Your instructions:
If an entry below holds a picture, leave the picture out and print the rest exactly.

______

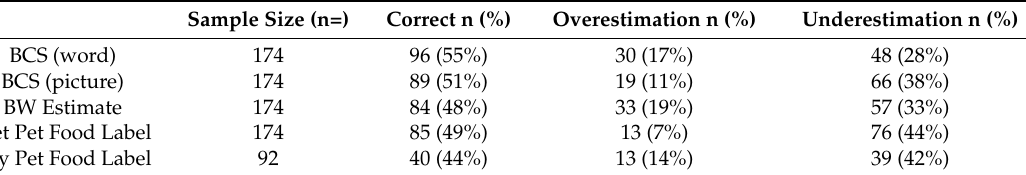
Table 2. The number and percentage of owners who correctly assessed, overestimated, and underestimated the body condition score (BCS) by word description and picture, bodyweight (BW) of their dog, and amount to feed following interpretation of wet and dry pet food labels.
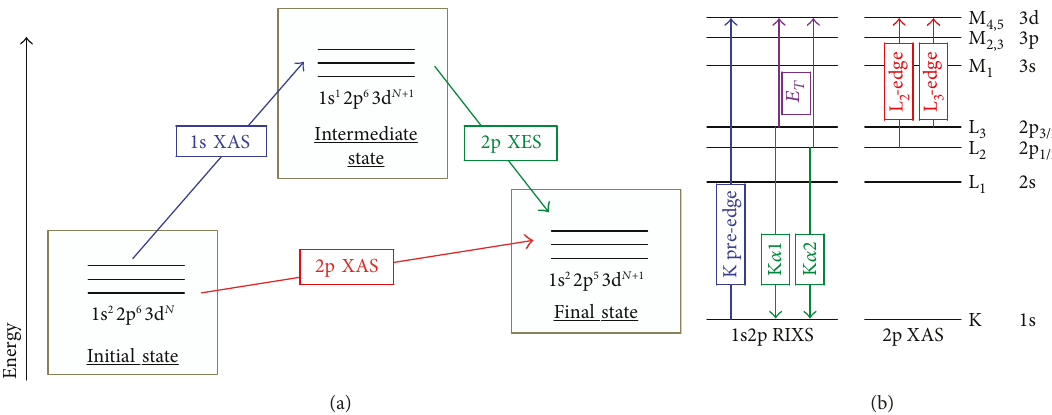
Figure 1: Scheme (a) illustrates the di ff erent pathways in the two-step 1s2p RIXS process, composed of the 1s XAS (K pre-edge) and 2p XES ( K α decays) transitions and the direct 2p XAS (L in 1s2p RIXS and 2p E T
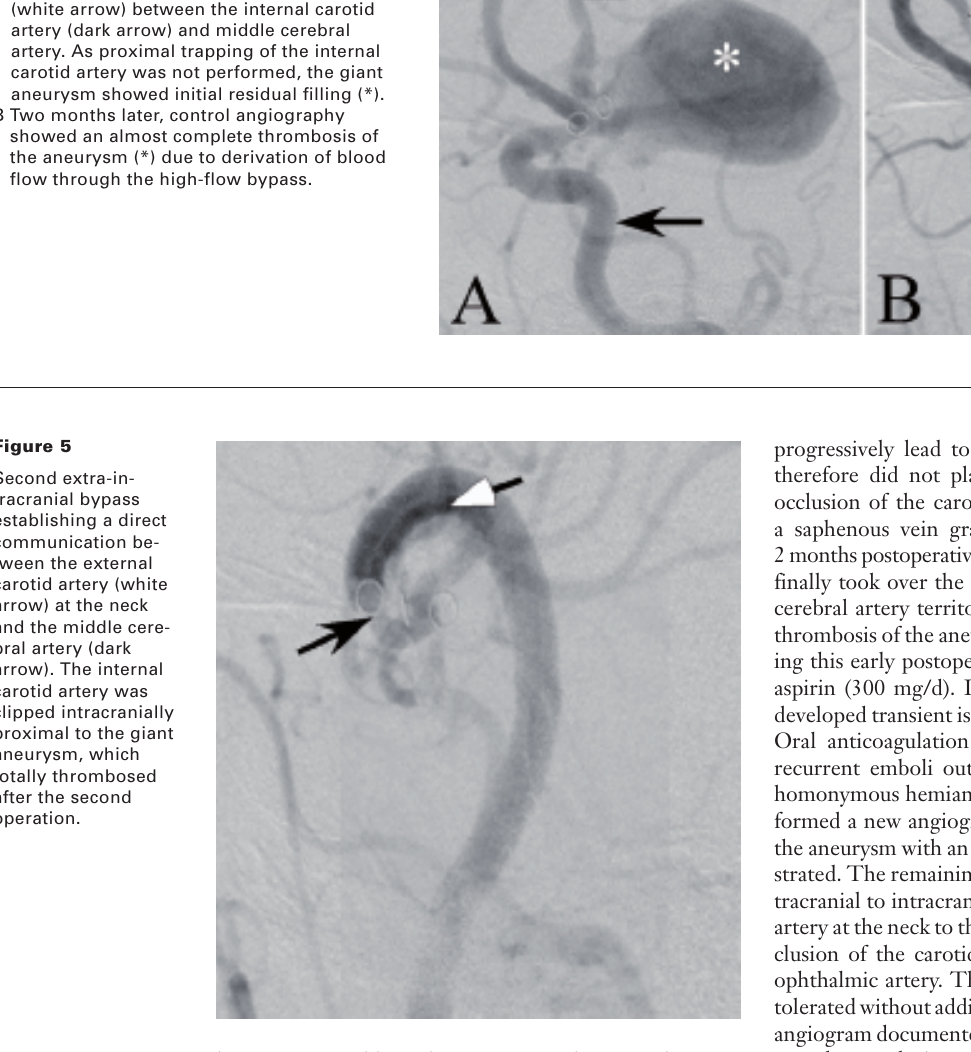
A Lateral view of cerebral angiography show- ing the first intracranial high-flow bypass (white arrow) between the internal carotid artery (dark arrow) and middle cerebral artery. As proximal trapping of the internal carotid artery was not performed, the giant aneurysm showed initial residual filling (*). B Two months later, control angiography showed an almost complete thrombosis of the aneurysm (*) due to derivation of blood flow through the high-flow bypass.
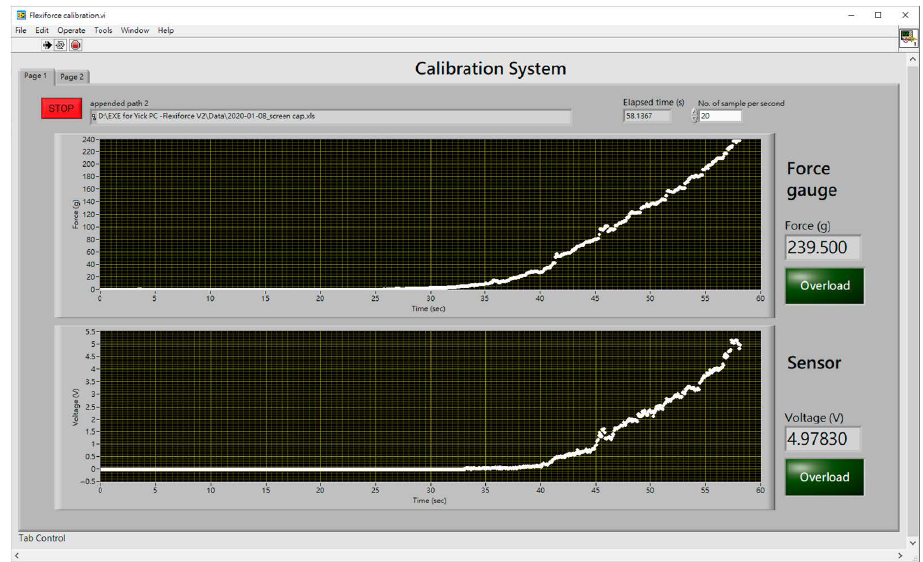
Figure 5. Control panel for sensor calibration.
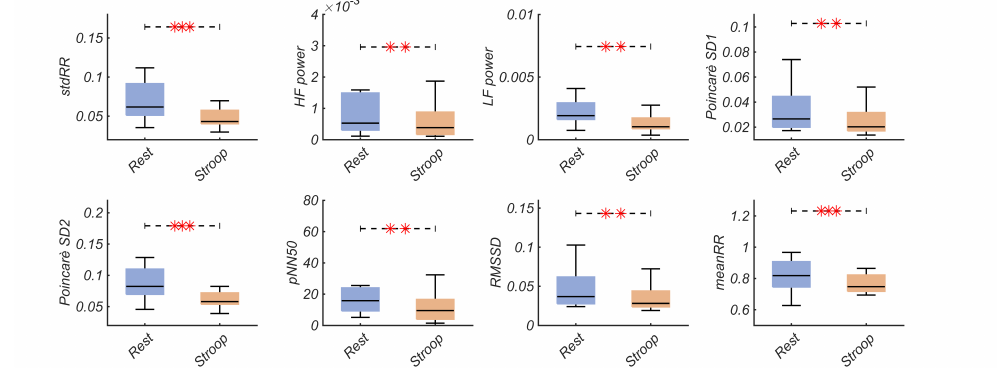
Figure 5. Results from the Wilcoxon sign-rank test considering the HRV-derived features. Statistically significant comparisons resulting in p < 0.01 are highlighted with ** and those resulting in p < 0.001 are highlighted with ***.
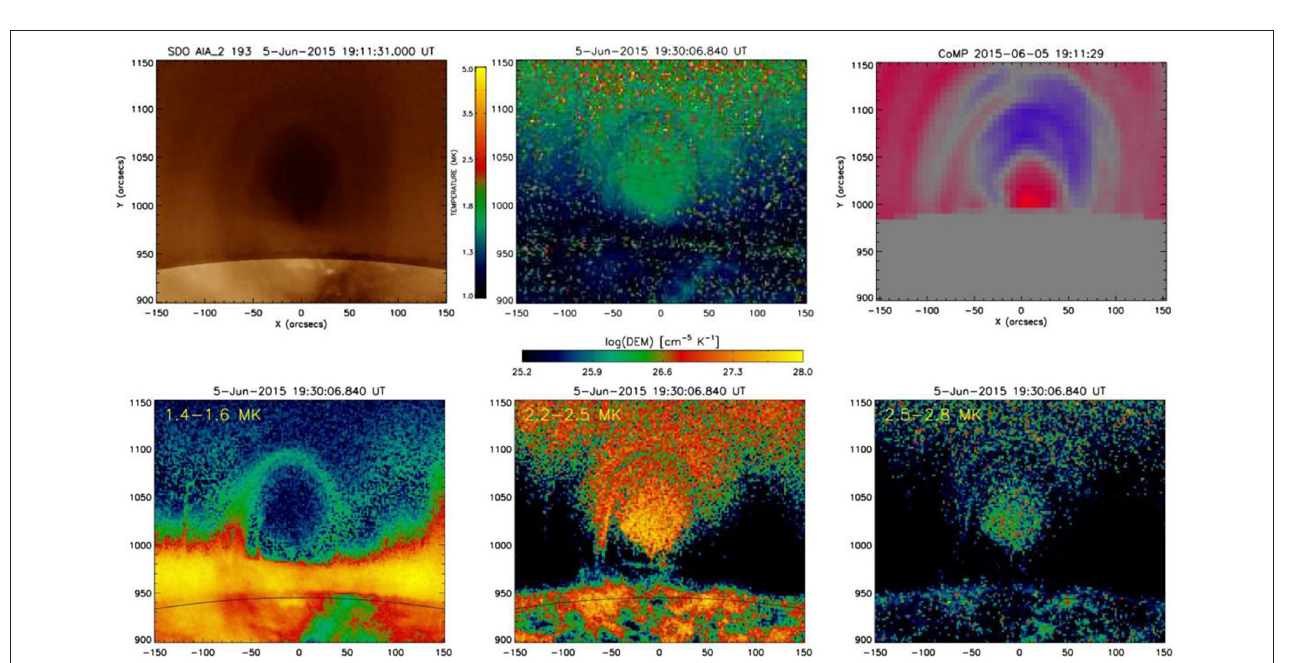
FIGURE 11 | The same as in Figure 10 but for the 2015 June 05 cavity.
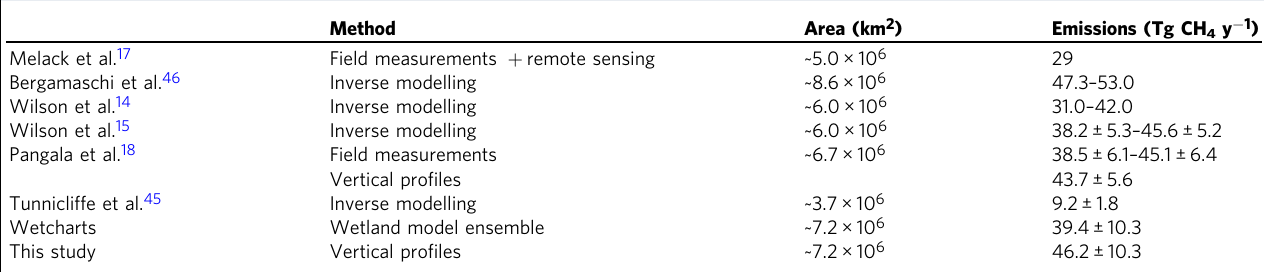
Table 2 Estimates of CH 4 emissions (Tg CH 4 yr − 1 ) and details of previous studies from the Amazon region and estimates from this study.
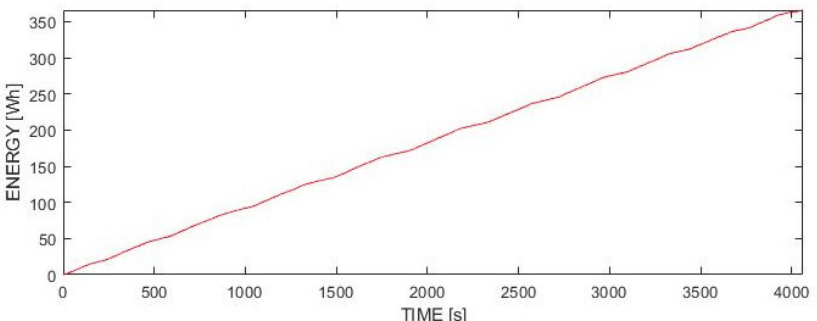
Figure 13. Energy consumption during experiments in Jazbina vineyard.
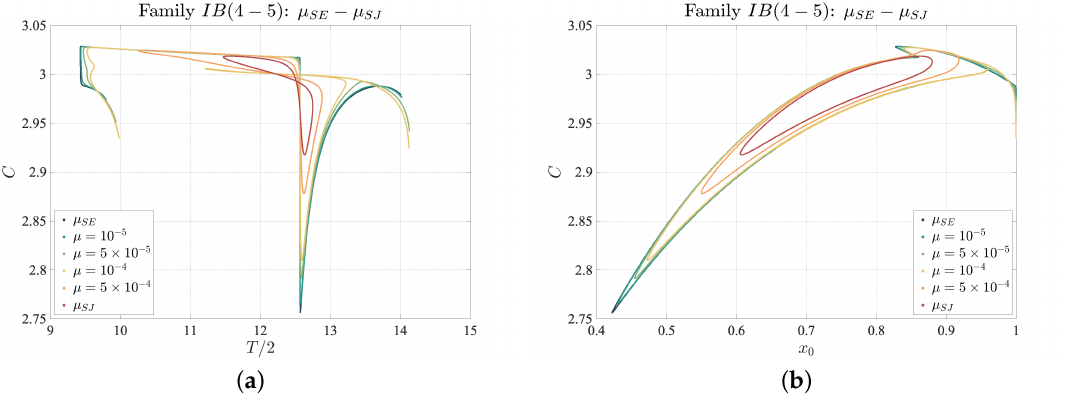
Figure 8. Characteristic curves of the family IB ( 4 − 5 ) continued from the Sun–Earth system ( µ SE ) to the Sun–Jupiter system ( µ SJ ). ( a ) Family IB ( 4 − 5 ) shown in the T − C plane; ( b ) family IB ( 4 − 5 ) shown in the x 0 − C plane. T /2 is half the orbital period in the synodic frame. C is the Jacobi constant. x 0 is the initial state of the periodic orbits on the x -axis. Different colors indicate different mass parameters.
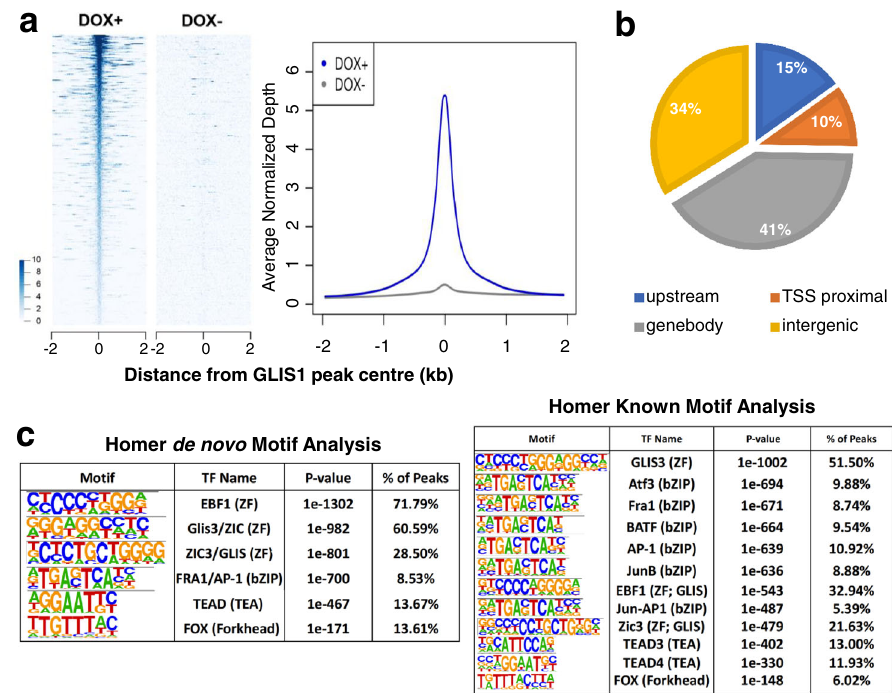
Fig. 5 GLIS1 regulates the transcription of a subset of TM/glaucoma-related genes in HTM cells through its interaction with GLISBS. a Heatmap and ChIP-Seq read density plot showing GLIS1 occupancy in TM5(pIND-GLIS1) cells treated for 18 h with Dox ( + Dox) compared to untreated cells ( − Dox). Each line in the heatmap represents an individual GLIS1 binding site. b Pie chart showing the location of GLIS3-binding peaks within speci fi c regions of the genome. TSS proximal: − 1 kb to the transcription start site (TSS); upstream: − 1 to − 10 kb. c Homer de novo and known motif analysis identi fi ed GLIS-like binding sites (GLISBS) as the top consensus sequence motif. Binding sites for transcription factors of the AP-1, FOX, and TEAD families were identi fi ed alongside GLIS consensus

______

Solution to the exercise:
Table 2. The number and percentage of owners who correctly assessed, overestimated, and underestimated the body condition score (BCS) by word description and picture, bodyweight (BW) of their dog, and amount to feed following interpretation of wet and dry pet food labels.
Figure 1: Scheme (a) illustrates the di ff erent pathways in the two-step 1s2p RIXS process, composed of the 1s XAS (K pre-edge) and 2p XES ( K α decays) transitions and the direct 2p XAS (L in 1s2p RIXS and 2p E T
A Lateral view of cerebral angiography show- ing the first intracranial high-flow bypass (white arrow) between the internal carotid artery (dark arrow) and middle cerebral artery. As proximal trapping of the internal carotid artery was not performed, the giant aneurysm showed initial residual filling (*). B Two months later, control angiography showed an almost complete thrombosis of the aneurysm (*) due to derivation of blood flow through the high-flow bypass.
Figure 5. Control panel for sensor calibration.
Figure 5. Results from the Wilcoxon sign-rank test considering the HRV-derived features. Statistically significant comparisons resulting in p < 0.01 are highlighted with ** and those resulting in p < 0.001 are highlighted with ***.
FIGURE 11 | The same as in Figure 10 but for the 2015 June 05 cavity.
Table 2 Estimates of CH 4 emissions (Tg CH 4 yr − 1 ) and details of previous studies from the Amazon region and estimates from this study.
Figure 13. Energy consumption during experiments in Jazbina vineyard.
Figure 8. Characteristic curves of the family IB ( 4 − 5 ) continued from the Sun–Earth system ( µ SE ) to the Sun–Jupiter system ( µ SJ ). ( a ) Family IB ( 4 − 5 ) shown in the T − C plane; ( b ) family IB ( 4 − 5 ) shown in the x 0 − C plane. T /2 is half the orbital period in the synodic frame. C is the Jacobi constant. x 0 is the initial state of the periodic orbits on the x -axis. Different colors indicate different mass parameters.
Fig. 5 GLIS1 regulates the transcription of a subset of TM/glaucoma-related genes in HTM cells through its interaction with GLISBS. a Heatmap and ChIP-Seq read density plot showing GLIS1 occupancy in TM5(pIND-GLIS1) cells treated for 18 h with Dox ( + Dox) compared to untreated cells ( − Dox). Each line in the heatmap represents an individual GLIS1 binding site. b Pie chart showing the location of GLIS3-binding peaks within speci fi c regions of the genome. TSS proximal: − 1 kb to the transcription start site (TSS); upstream: − 1 to − 10 kb. c Homer de novo and known motif analysis identi fi ed GLIS-like binding sites (GLISBS) as the top consensus sequence motif. Binding sites for transcription factors of the AP-1, FOX, and TEAD families were identi fi ed alongside GLIS consensus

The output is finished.